Data supplied:
◆ ◆ ◆ ◆ ◆

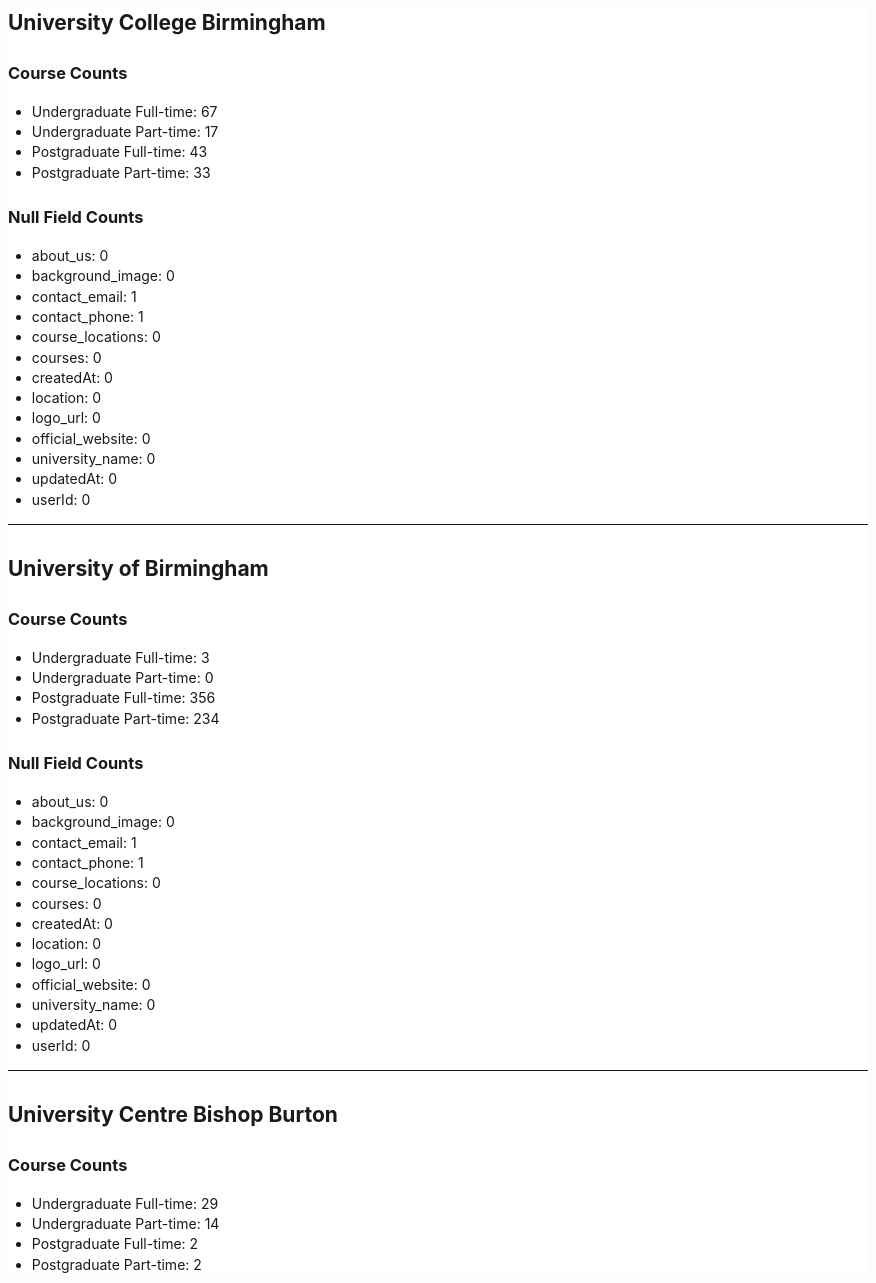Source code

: ## University College Birmingham
### Course Counts
- Undergraduate Full-time: 67
- Undergraduate Part-time: 17
- Postgraduate Full-time: 43
- Postgraduate Part-time: 33

### Null Field Counts
- about_us: 0
- background_image: 0
- contact_email: 1
- contact_phone: 1
- course_locations: 0
- courses: 0
- createdAt: 0
- location: 0
- logo_url: 0
- official_website: 0
- university_name: 0
- updatedAt: 0
- userId: 0

---
## University of Birmingham
### Course Counts
- Undergraduate Full-time: 3
- Undergraduate Part-time: 0
- Postgraduate Full-time: 356
- Postgraduate Part-time: 234

### Null Field Counts
- about_us: 0
- background_image: 0
- contact_email: 1
- contact_phone: 1
- course_locations: 0
- courses: 0
- createdAt: 0
- location: 0
- logo_url: 0
- official_website: 0
- university_name: 0
- updatedAt: 0
- userId: 0

---
## University Centre Bishop Burton
### Course Counts
- Undergraduate Full-time: 29
- Undergraduate Part-time: 14
- Postgraduate Full-time: 2
- Postgraduate Part-time: 2
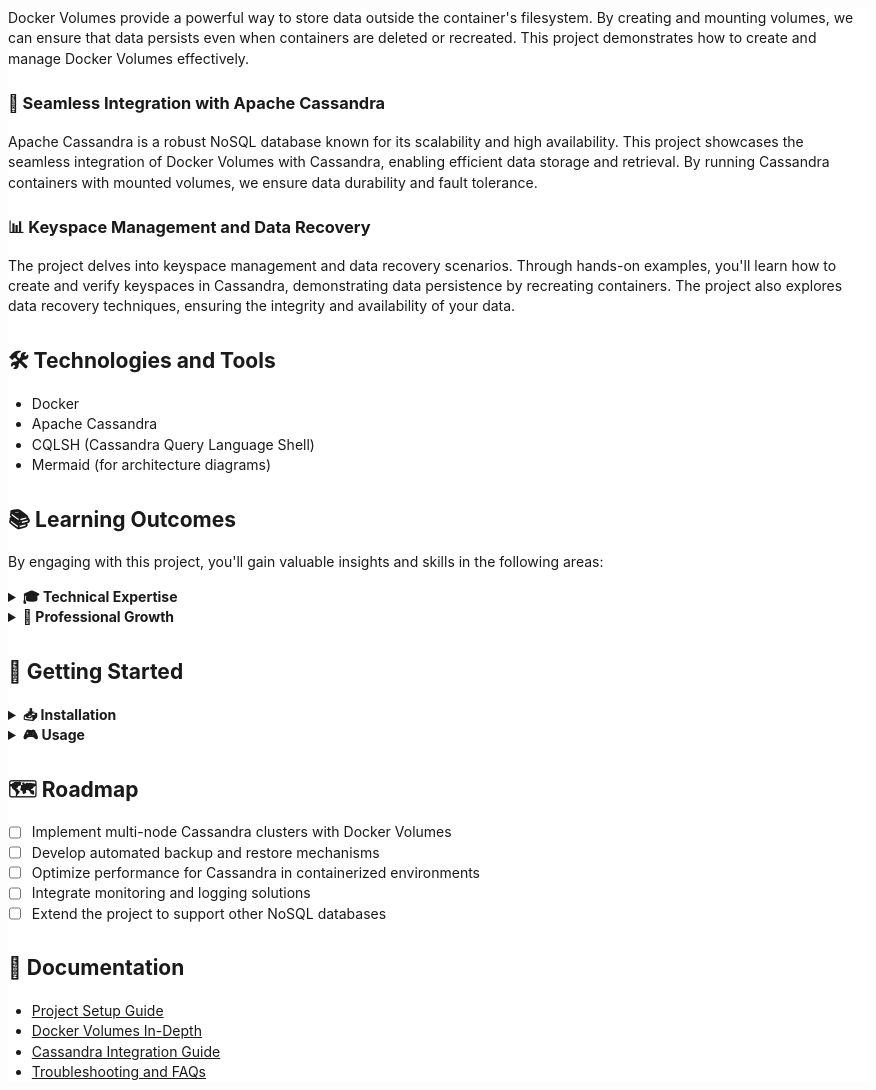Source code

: Docker Volumes provide a powerful way to store data outside the container's filesystem. By creating and mounting volumes, we can ensure that data persists even when containers are deleted or recreated. This project demonstrates how to create and manage Docker Volumes effectively.

### 🚀 Seamless Integration with Apache Cassandra

Apache Cassandra is a robust NoSQL database known for its scalability and high availability. This project showcases the seamless integration of Docker Volumes with Cassandra, enabling efficient data storage and retrieval. By running Cassandra containers with mounted volumes, we ensure data durability and fault tolerance.

### 📊 Keyspace Management and Data Recovery

The project delves into keyspace management and data recovery scenarios. Through hands-on examples, you'll learn how to create and verify keyspaces in Cassandra, demonstrating data persistence by recreating containers. The project also explores data recovery techniques, ensuring the integrity and availability of your data.

## 🛠️ Technologies and Tools

- Docker
- Apache Cassandra
- CQLSH (Cassandra Query Language Shell)
- Mermaid (for architecture diagrams)

## 📚 Learning Outcomes

By engaging with this project, you'll gain valuable insights and skills in the following areas:

<details><summary><strong>🎓 Technical Expertise</strong></summary></details>

<details><summary><strong>💼 Professional Growth</strong></summary></details>

## 🚀 Getting Started

<details><summary><strong>📥 Installation</strong></summary></details>

<details><summary><strong>🎮 Usage</strong></summary></details>

## 🗺️ Roadmap

- [ ] Implement multi-node Cassandra clusters with Docker Volumes
- [ ] Develop automated backup and restore mechanisms
- [ ] Optimize performance for Cassandra in containerized environments
- [ ] Integrate monitoring and logging solutions
- [ ] Extend the project to support other NoSQL databases

## 📖 Documentation

- [Project Setup Guide](docs/setup.md)
- [Docker Volumes In-Depth](docs/docker-volumes.md)
- [Cassandra Integration Guide](docs/cassandra-integration.md)
- [Troubleshooting and FAQs](docs/troubleshooting.md)
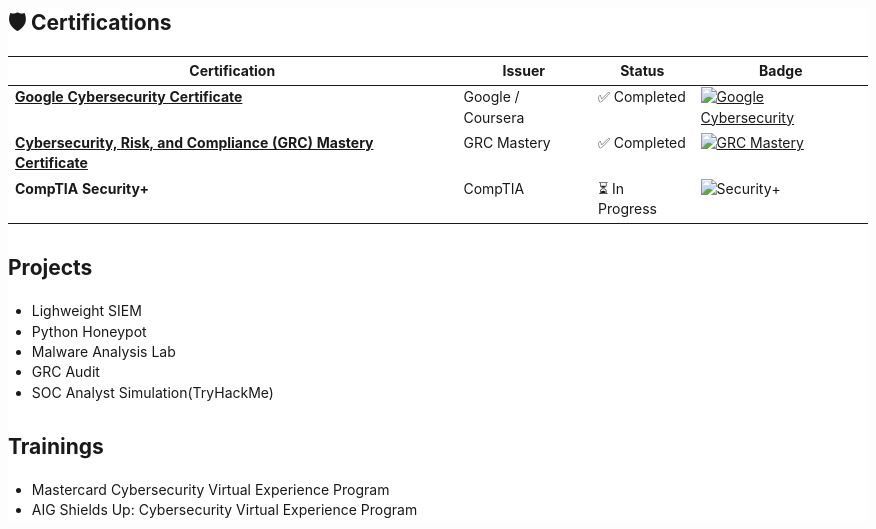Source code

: 
## 🛡️ Certifications

| Certification | Issuer           | Status        | Badge |
|---------------|------------------|---------------|-------|
| [**Google Cybersecurity Certificate**](https://www.credly.com/badges/bbb95843-3257-4243-ab7f-5ed6f20e821c/public_url) | Google / Coursera | ✅ Completed | [![Google Cybersecurity](https://images.credly.com/size/110x110/images/0d604ca9-2c11-490b-9eb3-4c7fa7b70363/image.png)](https://www.credly.com/badges/bbb95843-3257-4243-ab7f-5ed6f20e821c/public_url) |
| [**Cybersecurity, Risk, and Compliance (GRC) Mastery Certificate**](https://www.credly.com/badges/9d616b24-3a84-4ba2-b509-8a9595d395f2/public_url) | GRC Mastery | ✅ Completed | [![GRC Mastery](https://images.credly.com/size/110x110/images/4ab29340-7c1b-4ee2-b466-818b1c54cbd3/image.png)](https://www.credly.com/badges/9d616b24-3a84-4ba2-b509-8a9595d395f2/public_url) |
| **CompTIA Security+** | CompTIA | ⏳ In Progress | ![Security+](https://via.placeholder.com/80x80.png?text=Security%2B) |



## Projects
- Lighweight SIEM
- Python Honeypot
- Malware Analysis Lab
- GRC Audit
- SOC Analyst Simulation(TryHackMe)

## Trainings 
 - Mastercard Cybersecurity Virtual Experience Program
 -  AIG Shields Up: Cybersecurity Virtual Experience Program
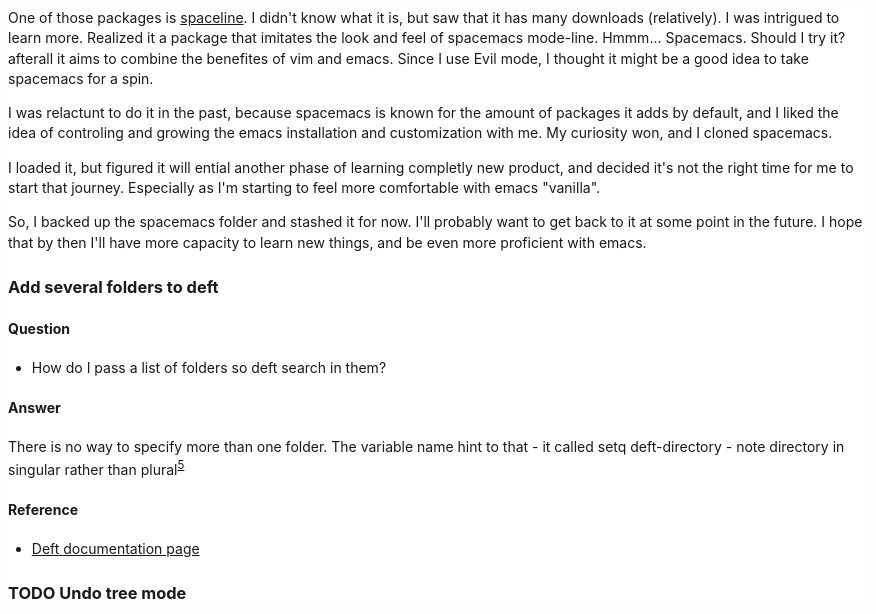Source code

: One of those packages is <a href="https://github.com/TheBB/spaceline">spaceline</a>. I didn't know what it is, but saw that it has many downloads (relatively). I was intrigued to learn more. Realized it a package that imitates the look and feel of spacemacs mode-line. Hmmm... Spacemacs. Should I try it? afterall it aims to combine the benefites of vim and emacs. Since I use Evil mode, I thought it might be a good idea to take spacemacs for a spin.

I was relactunt to do it in the past, because spacemacs is known for the amount of packages it adds by default, and I liked the idea of controling and growing the emacs installation and customization with me. My curiosity won, and I cloned spacemacs.

I loaded it, but figured it will ential another phase of learning completly new product, and decided it's not the right time for me to start that journey. Especially as I'm starting to feel more comfortable with emacs "vanilla".

So, I backed up the spacemacs folder and stashed it for now. I'll probably want to get back to it at some point in the future. I hope that by then I'll have more capacity to learn new things, and be even more proficient with emacs.

</div>
</div>
<div id="outline-container-orgheadline65" class="outline-3">
<h3 id="orgheadline65">Add several folders to deft</h3>
<div id="text-orgheadline65" class="outline-text-3"></div>
<div id="outline-container-orgheadline62" class="outline-4">
<h4 id="orgheadline62">Question</h4>
<div id="text-orgheadline62" class="outline-text-4">
<ul class="org-ul">
 	<li>How do I pass a list of folders so deft search in them?</li>
</ul>
</div>
</div>
<div id="outline-container-orgheadline63" class="outline-4">
<h4 id="orgheadline63">Answer</h4>
<div id="text-orgheadline63" class="outline-text-4">

There is no way to specify more than one folder. The variable name hint to that - it called setq deft-directory - note directory in singular rather than plural<sup><a id="fnr.5" class="footref" href="#fn.5">5</a></sup>

</div>
</div>
<div id="outline-container-orgheadline64" class="outline-4">
<h4 id="orgheadline64">Reference</h4>
<div id="text-orgheadline64" class="outline-text-4">
<ul class="org-ul">
 	<li><a href="http://jblevins.org/projects/deft/">Deft documentation page</a></li>
</ul>
</div>
</div>
</div>
<div id="outline-container-orgheadline66" class="outline-3">
<h3 id="orgheadline66"><span class="todo TODO">TODO</span> Undo tree mode</h3>
<div id="text-orgheadline66" class="outline-text-3">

◆ ◆ ◆ ◆ ◆

Task requirements: For each line of the entries that holds the word "Completed", pull that line out.

Exercise result:
| [**Google Cybersecurity Certificate**](https://www.credly.com/badges/bbb95843-3257-4243-ab7f-5ed6f20e821c/public_url) | Google / Coursera | ✅ Completed | [![Google Cybersecurity](https://images.credly.com/size/110x110/images/0d604ca9-2c11-490b-9eb3-4c7fa7b70363/image.png)](https://www.credly.com/badges/bbb95843-3257-4243-ab7f-5ed6f20e821c/public_url) |
| [**Cybersecurity, Risk, and Compliance (GRC) Mastery Certificate**](https://www.credly.com/badges/9d616b24-3a84-4ba2-b509-8a9595d395f2/public_url) | GRC Mastery | ✅ Completed | [![GRC Mastery](https://images.credly.com/size/110x110/images/4ab29340-7c1b-4ee2-b466-818b1c54cbd3/image.png)](https://www.credly.com/badges/9d616b24-3a84-4ba2-b509-8a9595d395f2/public_url) |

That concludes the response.